# HOW TO COMPLETE THIS TASK
Lines from the one containing "html: none ->" through the last line of the data are to be returned exactly, both ends included, minus any pictures.

# DATA FOR ANALYSIS
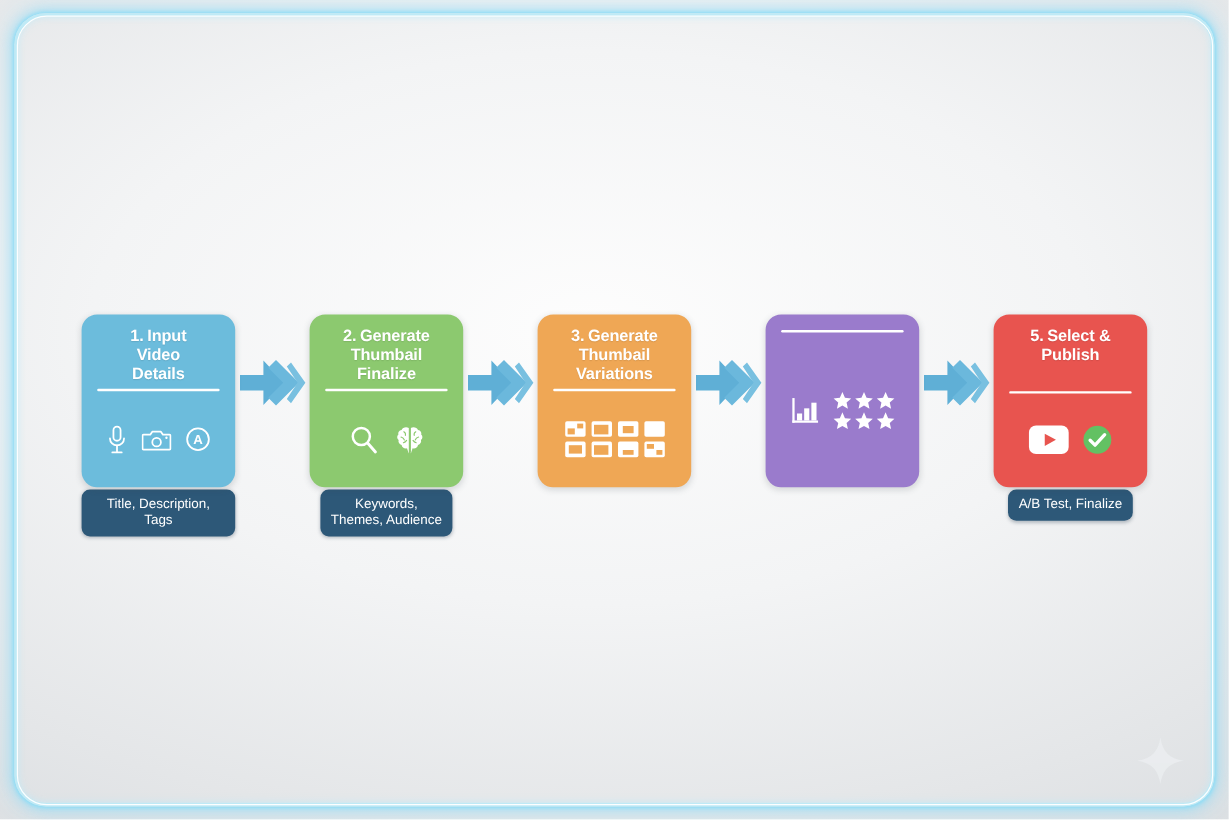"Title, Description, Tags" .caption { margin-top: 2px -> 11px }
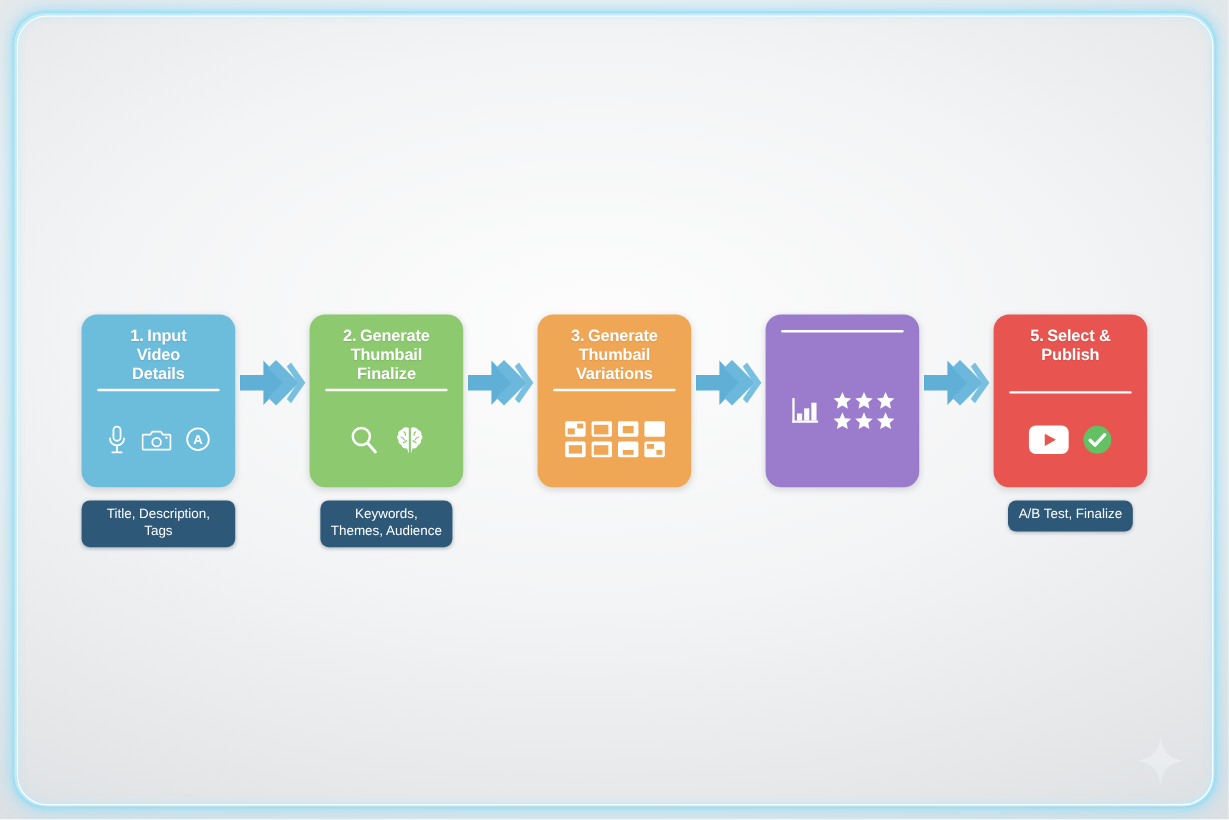"Keywords," div.caption { html: <div>Keywords, Themes, Audience</div> -> none }
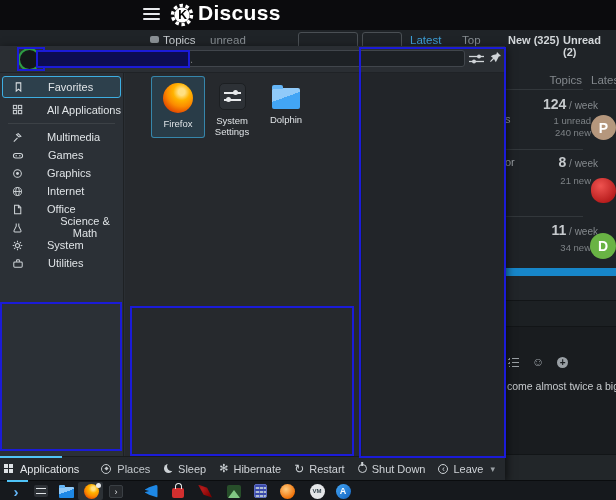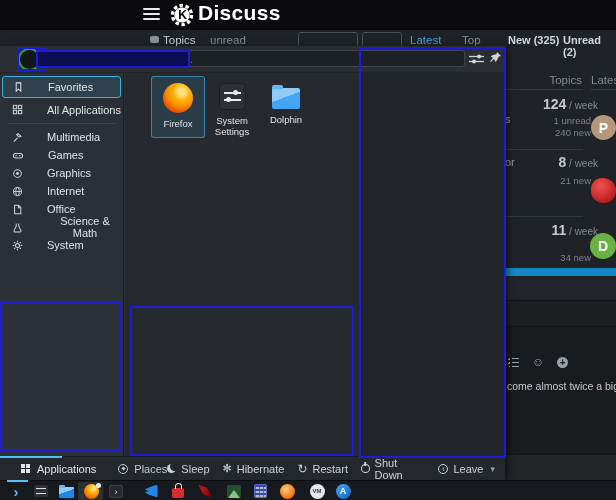"34 new" div.frow-sub { margin-top: 10px -> none }
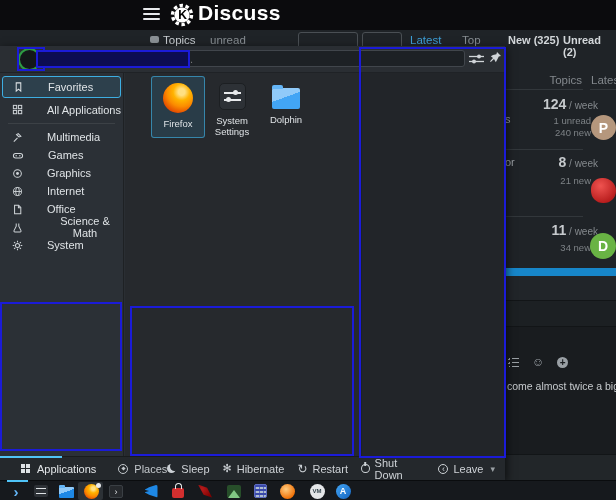"Utilities" div.side-item { html: none -> <div> <svg> <g> <rect></rect> <path></path> </g> </svg> <span>Utilities</span> </div> }
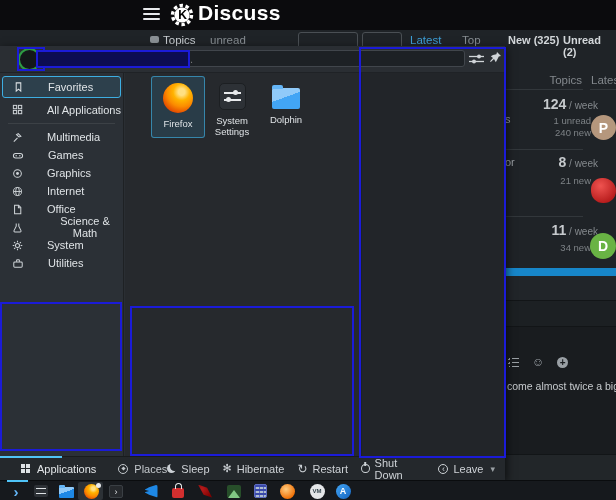"Applications" .ftab.t1 { margin-left: 21px -> 4px }
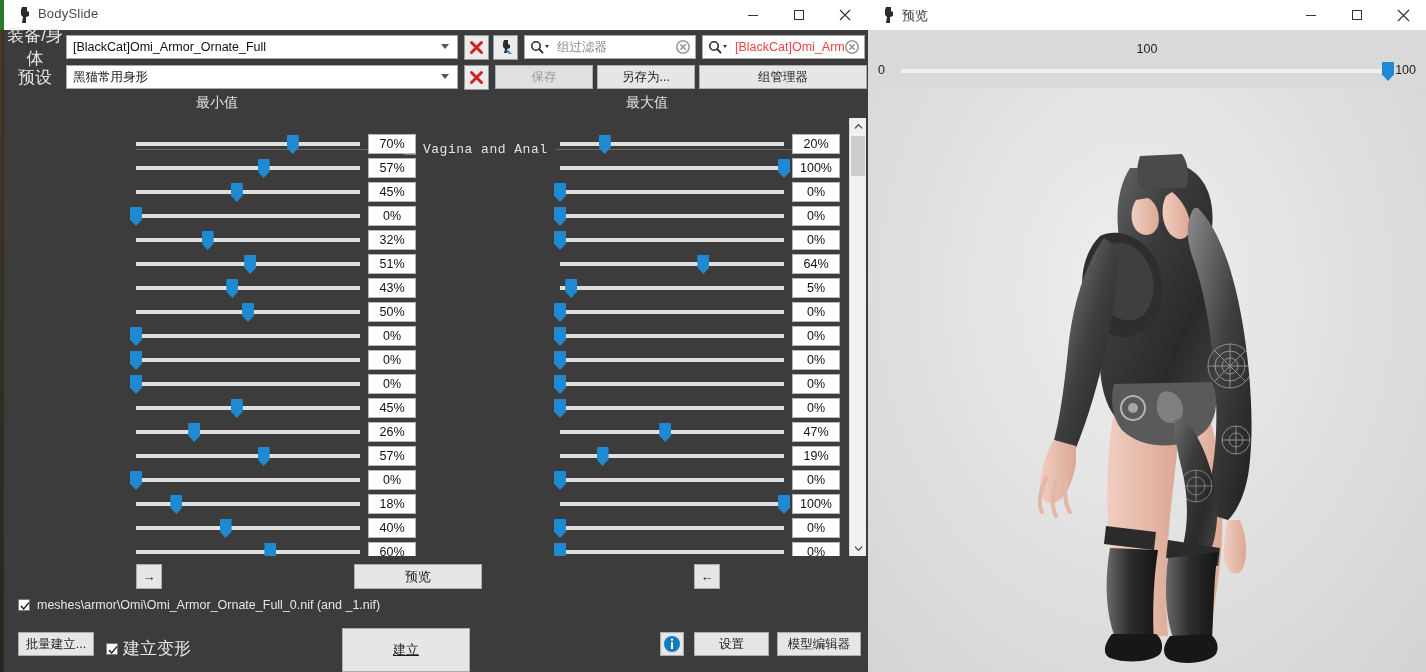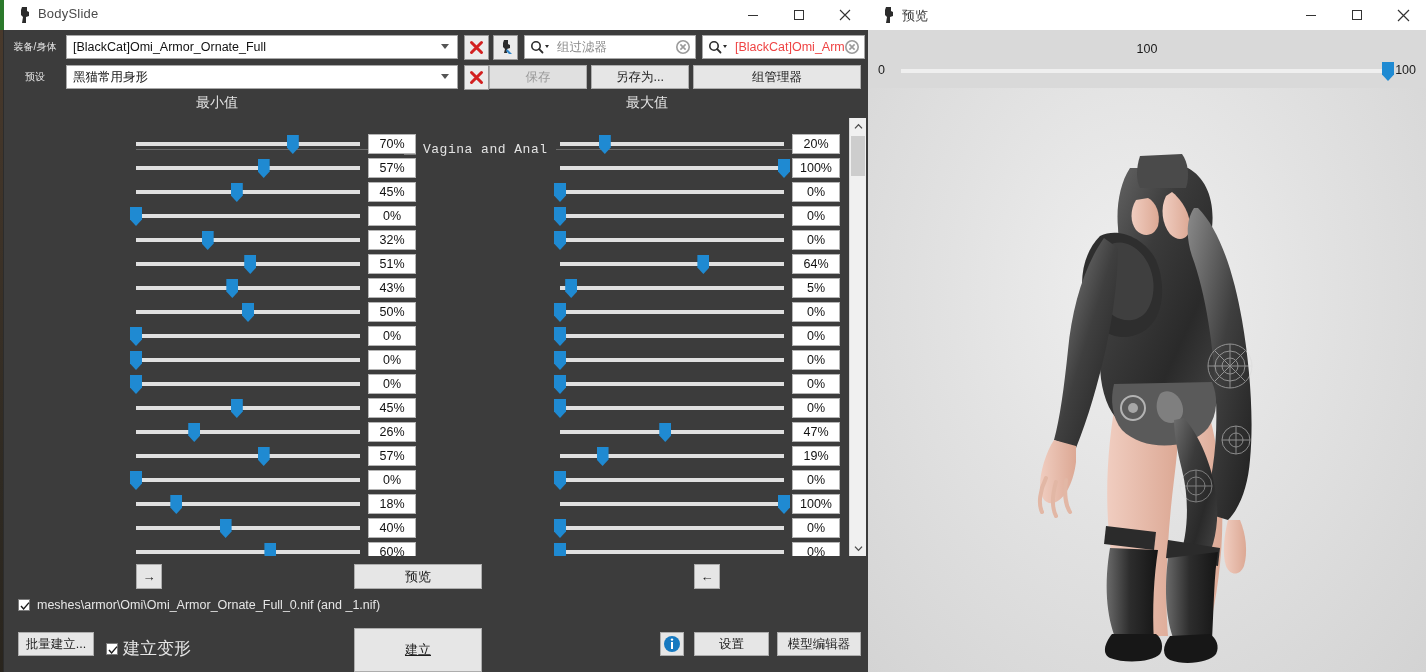"装备/身体" .hlabel { font-size: 10px -> 17px }
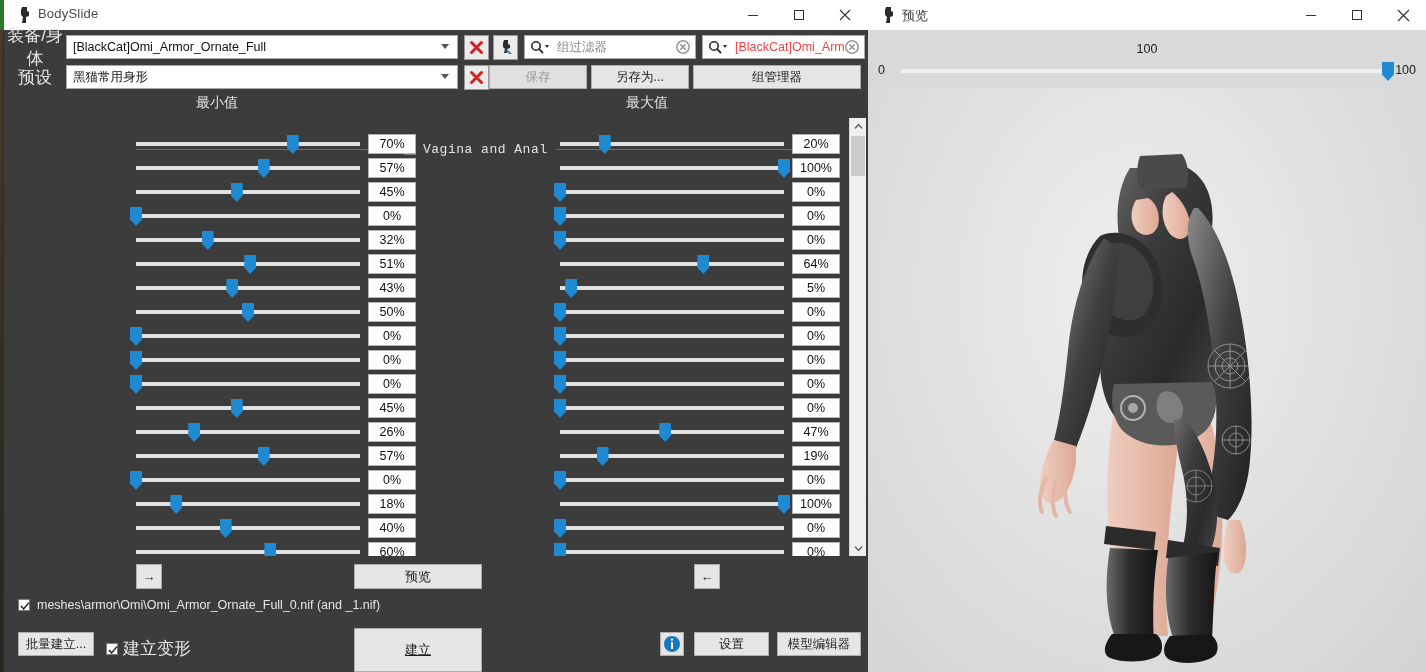"保存" div.gbtn { margin-left: 0 -> 6px }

# RESPONSE TO THIS EXERCISE
"Utilities" div.side-item { html: none -> <div> <svg> <g> <rect></rect> <path></path> </g> </svg> <span>Utilities</span> </div> }
"Applications" .ftab.t1 { margin-left: 21px -> 4px }
"装备/身体" .hlabel { font-size: 10px -> 17px }
"保存" div.gbtn { margin-left: 0 -> 6px }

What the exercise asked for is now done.